Como Rebecca Traister escreveu na New York Magazine, parece inevitável que chegue uma reação contrária ao momento atual de cobrança de responsabilidade dos homens. As mulheres estão em estado de alerta ansioso máximo, vendo a hora em que uma acusação falsa ou um relato mal interpretado freie essa enxurrada de revelações e faça a balança de poder voltar ao “normal”. Mas, enquanto esperamos e enquanto cada vez mais relatos são feitos, esses relatos estão chegando até os homens. Nos últimos dois meses, mais homens vieram conversar comigo sobre violência sexual, tentando entender esse problema, do que em toda minha vida até agora. Ando vendo homens – homens comuns, não famosos, na casa dos 20 ou 30 anos – que estão começando a encarar com horror uma cultura que eles até então podiam simplesmente não enxergar ou fazer que não enxergavam. Eles estão começando a admitir que eles próprios foram cúmplices na manutenção dessa cultura.
Isso não aconteceu quando mulheres vieram acusar Bill Cosby. Não aconteceu tampouco quando Donald Trump foi acusado de assédio.

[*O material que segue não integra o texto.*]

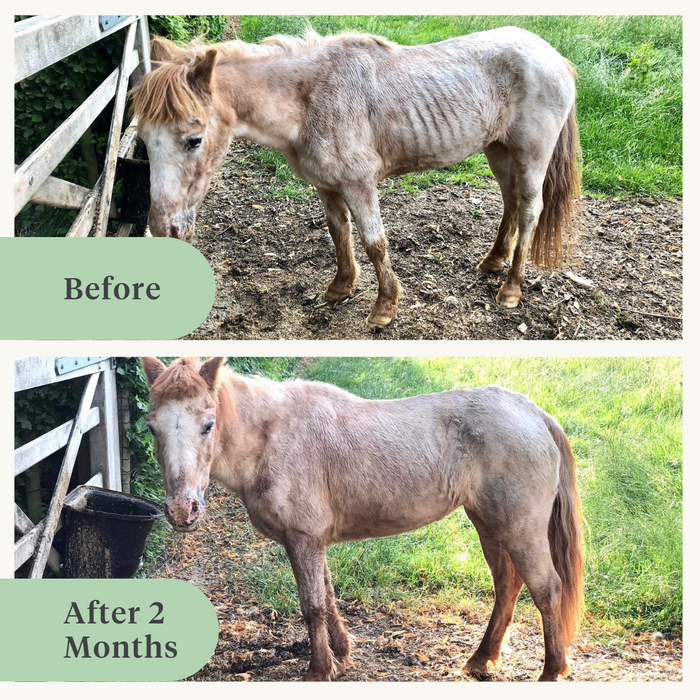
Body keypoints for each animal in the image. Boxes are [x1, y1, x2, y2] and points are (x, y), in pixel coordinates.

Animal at [131, 27, 581, 329]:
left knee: (530, 210)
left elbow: (374, 242)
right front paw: (341, 287)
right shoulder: (326, 185)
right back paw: (491, 262)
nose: (164, 228)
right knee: (510, 202)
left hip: (531, 156)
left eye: (193, 140)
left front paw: (384, 308)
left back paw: (511, 289)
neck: (310, 100)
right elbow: (339, 233)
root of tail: (553, 56)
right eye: (143, 140)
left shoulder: (359, 184)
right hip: (498, 149)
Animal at [142, 357, 584, 682]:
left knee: (546, 589)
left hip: (520, 530)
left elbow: (312, 605)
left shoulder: (303, 538)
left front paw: (319, 671)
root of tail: (534, 413)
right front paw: (341, 655)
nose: (181, 510)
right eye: (151, 428)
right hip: (489, 525)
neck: (270, 438)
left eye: (208, 425)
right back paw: (481, 660)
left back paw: (551, 671)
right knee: (508, 585)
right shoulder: (312, 541)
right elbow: (328, 597)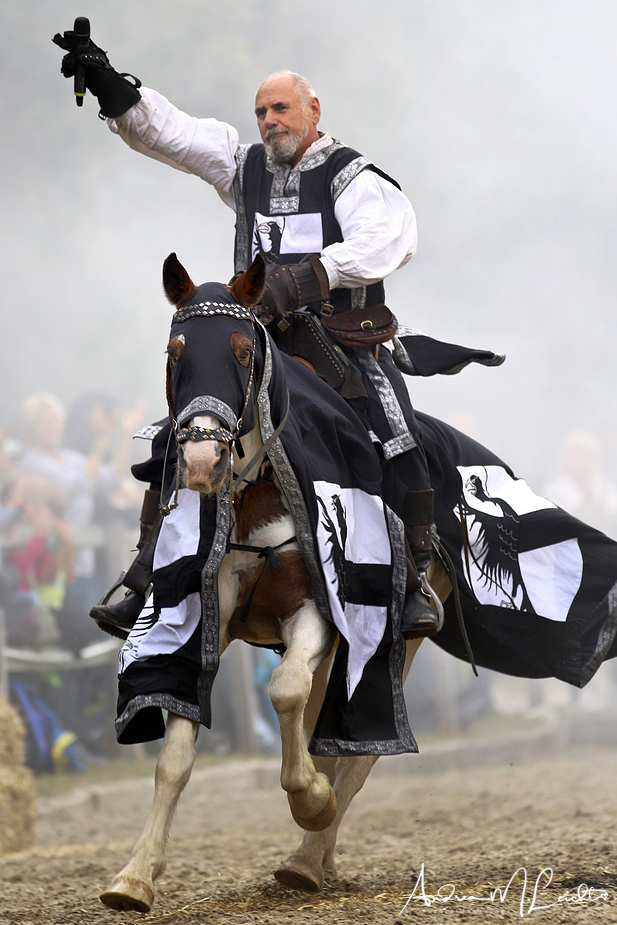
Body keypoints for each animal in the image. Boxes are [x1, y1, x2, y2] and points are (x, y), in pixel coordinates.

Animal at [100, 251, 448, 908]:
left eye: (243, 352)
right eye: (175, 353)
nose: (201, 462)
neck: (256, 484)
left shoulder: (317, 612)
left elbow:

O que é lindo no movimento #MeToo é que ele é quase impossível de ignorar. O fato de tantas mulheres estarem contando fatos que lhes aconteceram no passado torna mais difícil para os homens que cometeram as agressões continuarem a se iludir. As mulheres estão furiosas, e é bem mais difícil “esquecer” ou “lembrar errado” de algo que é denunciado por uma mulher furiosa.